Na América Latina, imigrantes e a população local também buscaram o mercado de criptomoedas para remessas de criptomoedas entre fronteiras. O exemplo mais claro é a Venezuela, que fechou 2020 com inflação anual de 6.500%.

Apesar das sanções econômica se restrição de moedas estrangeiras do país, o mercado cripto também tem espaço no país. Segundo Alberto Alarcón, que vive em Maracay, muitos venezuelanos compram criptomoedas através de remessas, o que levou o criptoinvestidor a criar uma exchange baseada no país, a BitcoinBall.

A BitcoinBall serve de plataforma para 5 milhões de venezuelanos que vivem no exterior e que desejam enviar dinheiro para casa, especialmente para imigrandes que vivem na vizinha Colômbia.

“Hoje é muito melhor manter seu dinheiro em criptomoeda, já que nossa moeda local, o bolívar, se desvalorizou [em média] entre 10% e 20% a cada mês"

De volta ao México, a exchange Bitso, a maior da América Central e que recentemente chegou ao Brasil, mostra nos números o crescimento de clientes interessados em usar criptomoedas para remessa de valores.

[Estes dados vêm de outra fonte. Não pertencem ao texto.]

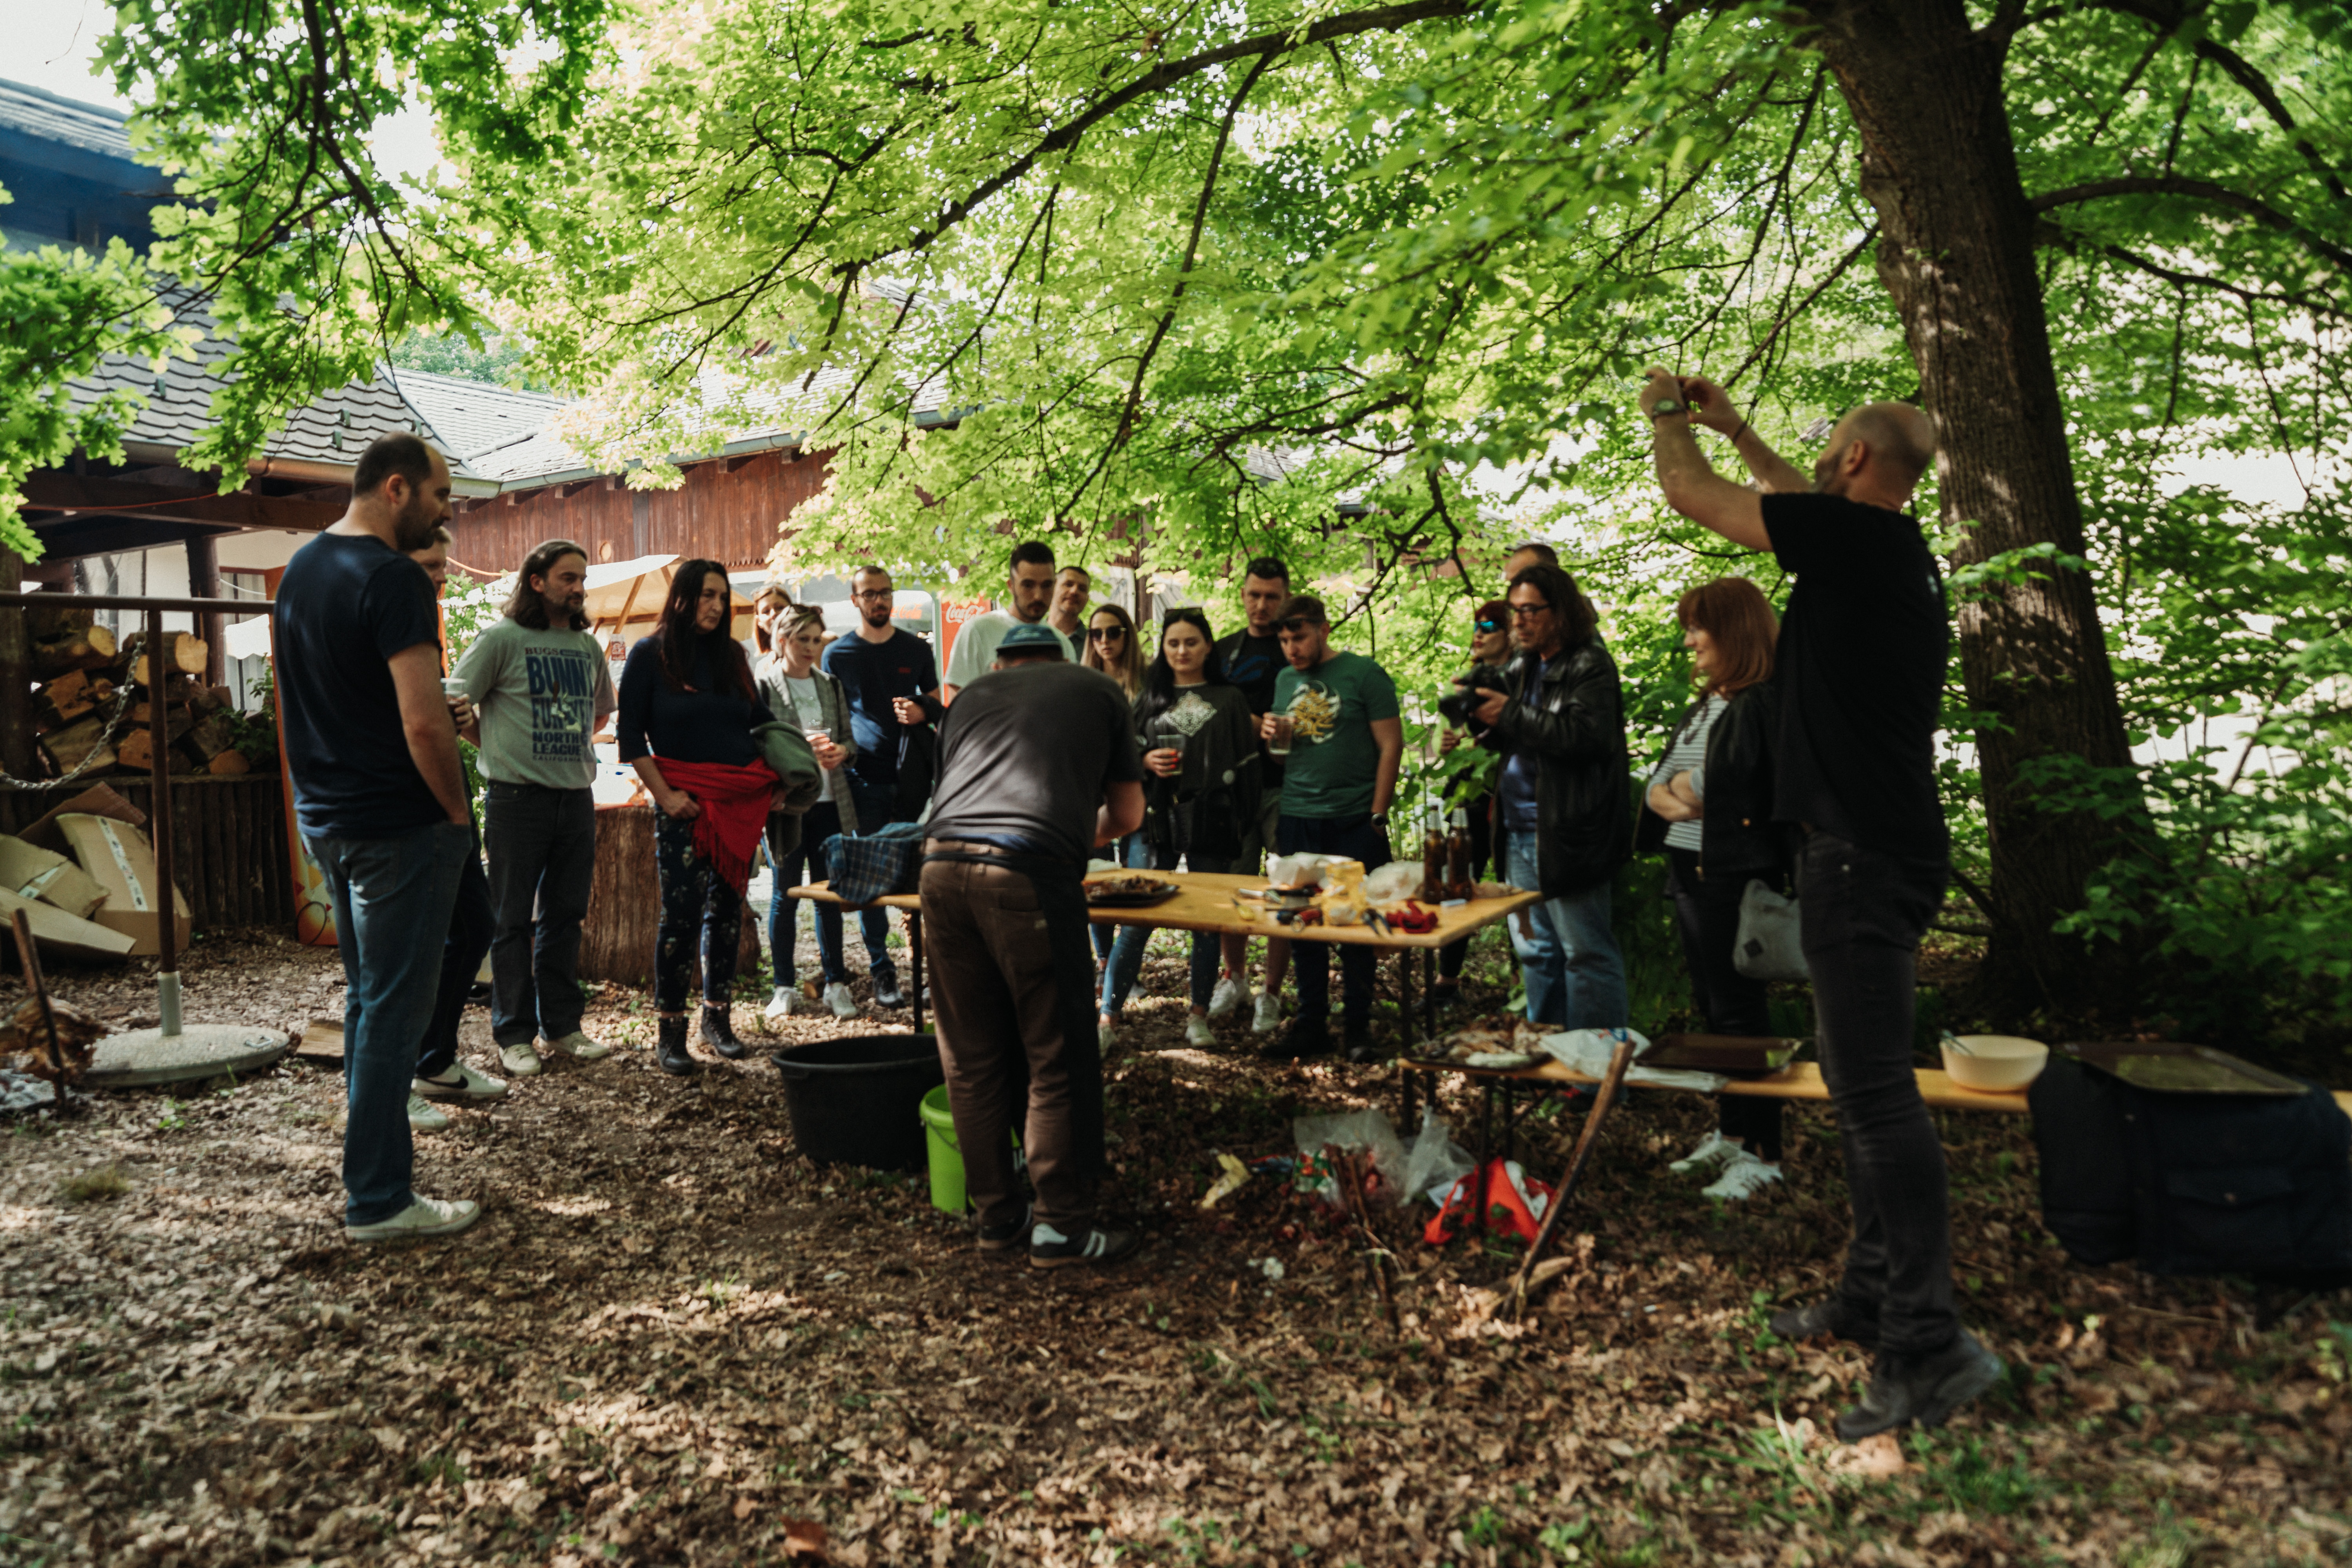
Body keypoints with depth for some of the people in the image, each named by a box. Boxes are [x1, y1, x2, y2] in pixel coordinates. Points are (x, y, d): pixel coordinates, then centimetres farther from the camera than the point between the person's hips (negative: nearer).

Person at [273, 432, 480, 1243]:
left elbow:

Com mais de um milhão de clientes na América Latina, a Bitso ajudou os mexicanos nos Estados Unidos a enviarem parte de um montante mais de US$ 40 bilhões para suas famílias do outro lado da fronteira. A exchange já processa 2,5% de todas as remessas que entram no México.

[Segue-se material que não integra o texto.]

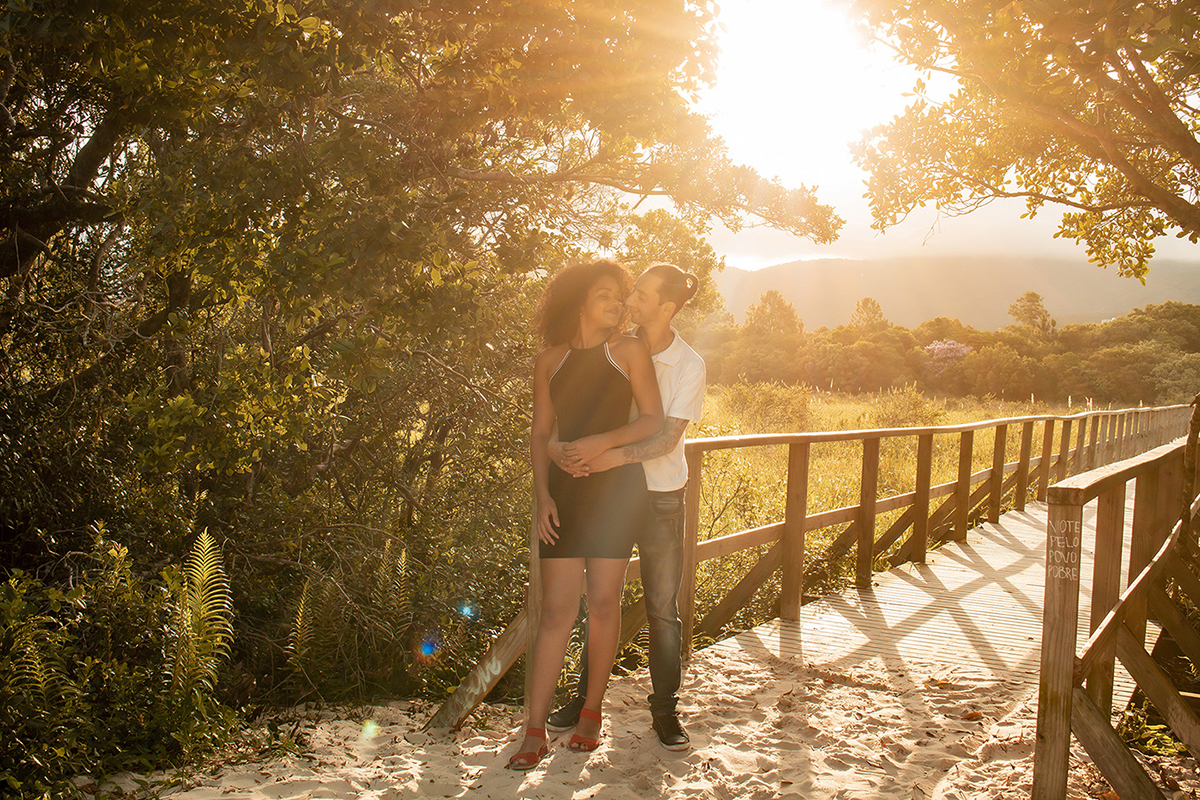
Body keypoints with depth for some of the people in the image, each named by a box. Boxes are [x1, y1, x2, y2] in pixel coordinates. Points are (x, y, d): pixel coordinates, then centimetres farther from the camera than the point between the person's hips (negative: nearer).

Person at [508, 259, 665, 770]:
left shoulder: (629, 350, 2)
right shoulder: (550, 360, 7)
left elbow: (653, 420, -1)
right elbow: (540, 432, 9)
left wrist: (604, 440, -15)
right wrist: (542, 494, -1)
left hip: (617, 487, -1)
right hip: (564, 491, 1)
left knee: (603, 603, 3)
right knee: (557, 611, -2)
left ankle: (591, 713, 22)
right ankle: (534, 734, 3)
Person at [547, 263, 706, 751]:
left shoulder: (689, 366, -8)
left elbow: (666, 439, -16)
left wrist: (613, 457, -32)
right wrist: (556, 445, -22)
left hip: (660, 496, -2)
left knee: (662, 608, 4)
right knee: (596, 599, 9)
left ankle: (665, 709, 18)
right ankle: (586, 697, 24)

A exchange mexicana chegou a realizar testes ainda mais sérios ao instalar um ATM em Illinois, uma cidade norte-americana conhecida pela grande comunidade mexicana, para permitir que os imigrantes recebessem e enviassem dinheiro para o México usando o app de mensagens WhatsApp.

Apesar disso, a mexicana Maria Salgado diz que vale a pena superar o "pavor" das inovações tecnológicas e compreender o criptomercado como uma forma de empoderamento econômico, para além de ser apenas uma ferramenta financeira. Hoje, ela trabalha com o que ela chama de uma "rede de marketing" com criptomoedas, passando de cética para entusiasta dos criptoativos:

“Eu precisava voar como uma águia e sair dessa zona de conforto. Percebi que nunca chegaria a lugar nenhum ganhando um salário mínimo.”

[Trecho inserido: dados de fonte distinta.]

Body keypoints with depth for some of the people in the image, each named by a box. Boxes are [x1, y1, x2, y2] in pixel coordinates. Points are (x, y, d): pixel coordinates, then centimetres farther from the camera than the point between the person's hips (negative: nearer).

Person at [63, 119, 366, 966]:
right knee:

Um estudo recente do Fórum Econômico Mundial mostrou a adoção de remessas digitais pode impulsionar o desenvolvimento sustentável, além de economizar dinheiro com taxas mais baixas. Resta saber como os governos vão abordar os problemas inerentes a este mercado, como a falta de regulamentação, volatilidade, uso de energia e a entrada de "falsos gurus" que tentam aproveitar o desconhecimento de parte desta população.